6Par la suite, Léonard (1950) proposa de regrouper également sous Guibourtia les espèces des genres Gorskia (Bolle) et Pseudocopaiva (Britton & Wilson) qui ont été abaissés au même titre que Guibourtia au rang de sous-genre, le tout chapeauté par le genre Guibourtia. Cette classification en trois sous-genres Guibourtia, Gorskia et Pseudocopaiva était basée sur des caractères ayant trait aux fruits, graines, plantules et à l'anatomie du bois, mais elle restera peu utilisée (Tableau 1). Ce dernier travail de révision ne sembla pas satisfaire Dwyer (1951) qui estima que les Guibourtia d'origine américaine devaient appartenir au genre Copaifera, une hypothèse contredite par Voorhoeve (1965) et Normand et al. (1976). Finalement, Van der Maesen et al. (1996) considèrent que la systématique du genre mérite des réflexions complémentaires. Par exemple, ces auteurs ont noté que Léonard souhaitait reclasser certaines espèces – Guibourtia coleosperma (Benth.) J.Léonard, Guibourtia leonensis J.Léonard, Guibourtia pellegriniana J.Léonard et Guibourtia tessmannii (Harms) J.Léonard – dans le genre Pseudocopaiva Britton. Mais l'absence de caractères distinctifs au niveau des fleurs (texture, pubescence et coloration des sépales, longueur du style) et des organes végétatifs (nombre et forme des folioles) l’ont fait hésiter et renoncer finalement à cette réorganisation.

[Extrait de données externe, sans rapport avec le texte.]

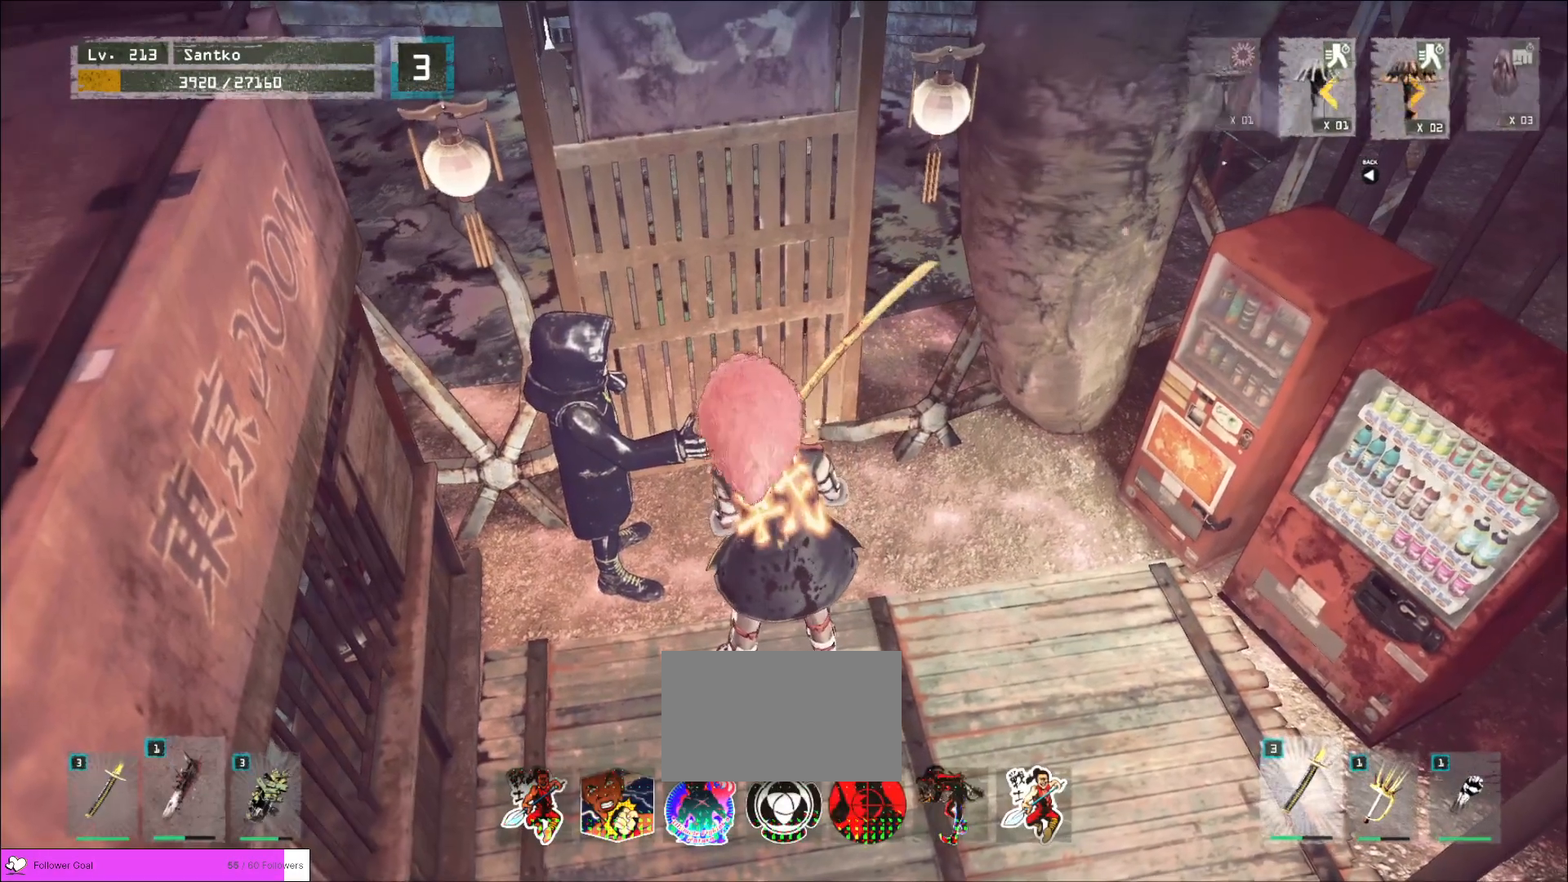
{"keys": [], "mouse": [], "events": [[80, "mouse_wheel", "down"], [240, "mouse_wheel", "up"]]}
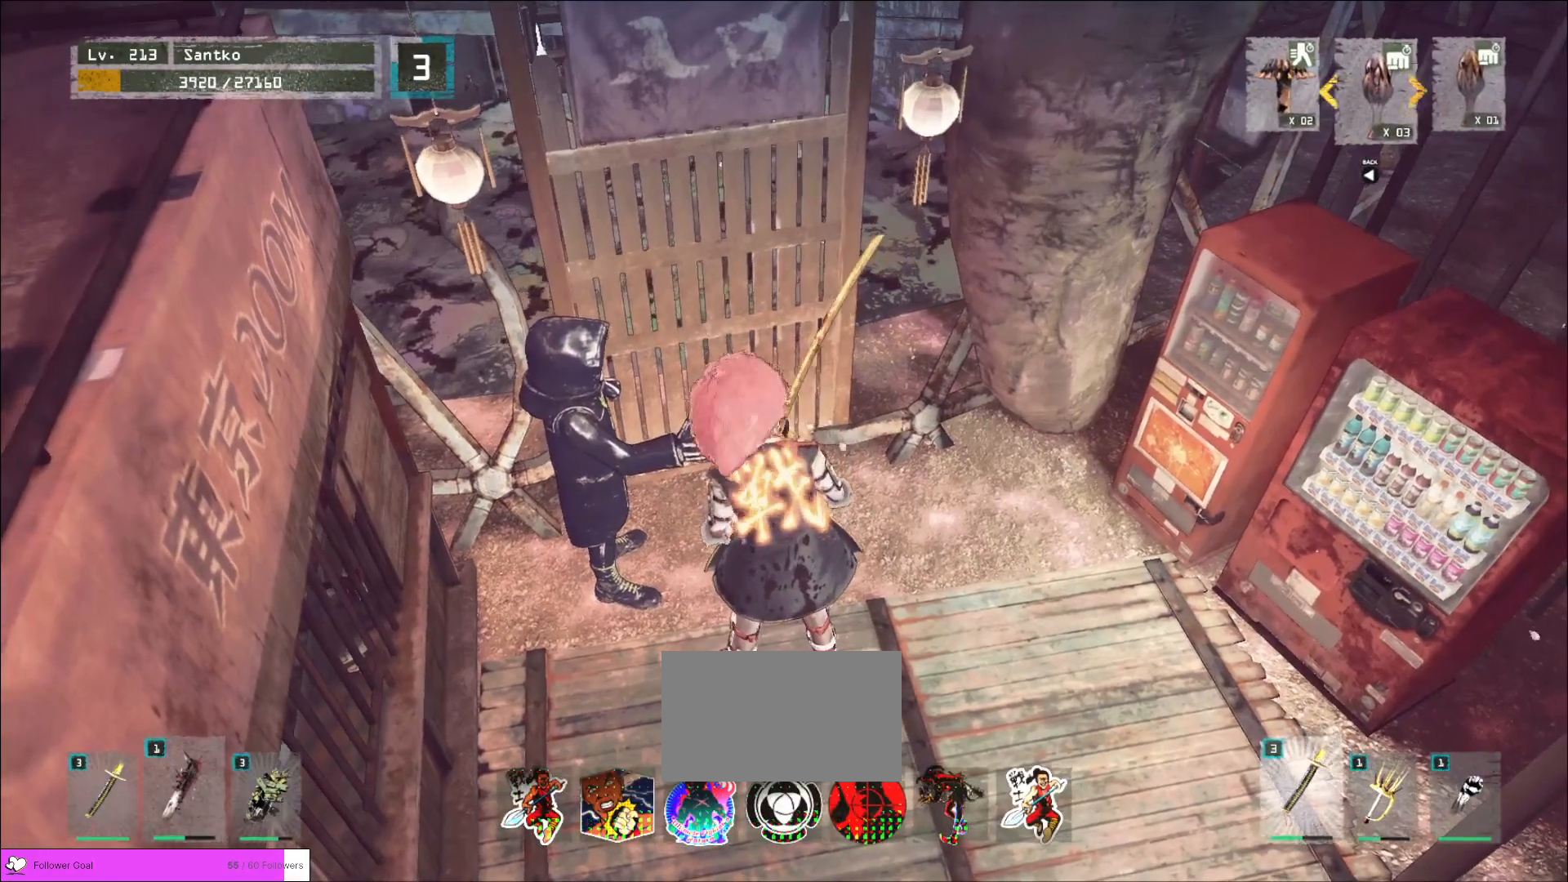
{"keys": ["c"], "mouse": [], "events": [[280, "c", "down"], [360, "c", "up"], [440, "c", "down"]]}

2.2. Les nouveaux apports de la génétique

7Selon Mangenot et al. (1957), le genre Guibourtia est diploïde avec 2n = 24 chromosomes. Il est phylogénétiquement proche des genres Hymenaea et Peltogyne, qui ensemble forment un clade bien résolu (Fougère-Danezan, 2006). Leur ancêtre commun serait le genre purement africain Daniellia Benn. (Fougère-Danezan et al., 2003). Guibourtia daterait d’environ 20 Ma, tandis que Hymenaea, Peltogyne et Daniellia dateraient d'environ 25 MA, 33 MA et 40 MA respectivement (Fougère-Danezan, 2006). Les travaux de Fougère-Danezan (2006) montrent également que le genre n’est monophylétique que si l’espèce Guibourtia ehie en est exclue. Cependant, l'auteur insiste sur la nécessité d'études phylogénétiques complémentaires. En dépit du fait qu'il ait eu recours à plusieurs séquences chloroplastiques et nucléaires des régions trnL, trnF et ITS, la phylogénie mériterait d'être vérifiée en utilisant les séquences des régions trnC et psbA, également recommandées en « barcoding » (Gonzalez et al., 2009 ; Tripathi et al., 2013).

8Finalement, Guibourtia hymenaeifolia serait la seule espèce américaine (Fougère-Danezan, 2006) et serait une espèce sœur des Guibourtia africains (Crawford, communication personnelle). La séparation Afrique / Amérique au sein du genre daterait de 12 MA environ (Crawford, communication personnelle). Elle pourrait être issue d'évènements de dispersion sur une longue distance par les courants marins puisqu'elle est nettement postérieure à la fragmentation du Gondwana qui date de plus de 100 Ma (Thorne, 1973). Des études biogéographiques menées par Fougère-Danezan (2006) semblent confirmer cette hypothèse, démontrant que les fruits ou graines de certaines des espèces de Guibourtia ont la capacité de flotter ou peuvent être associés à des ensembles flottants. En conclusion, le genre serait bien d’origine africaine (Léonard, 1949 ; Fougère-Danezan, 2006 ; Ulibarri, 2008) où son aire de répartition s’étendrait sur 22 pays, du Sénégal jusqu’au Mozambique (Figure 2).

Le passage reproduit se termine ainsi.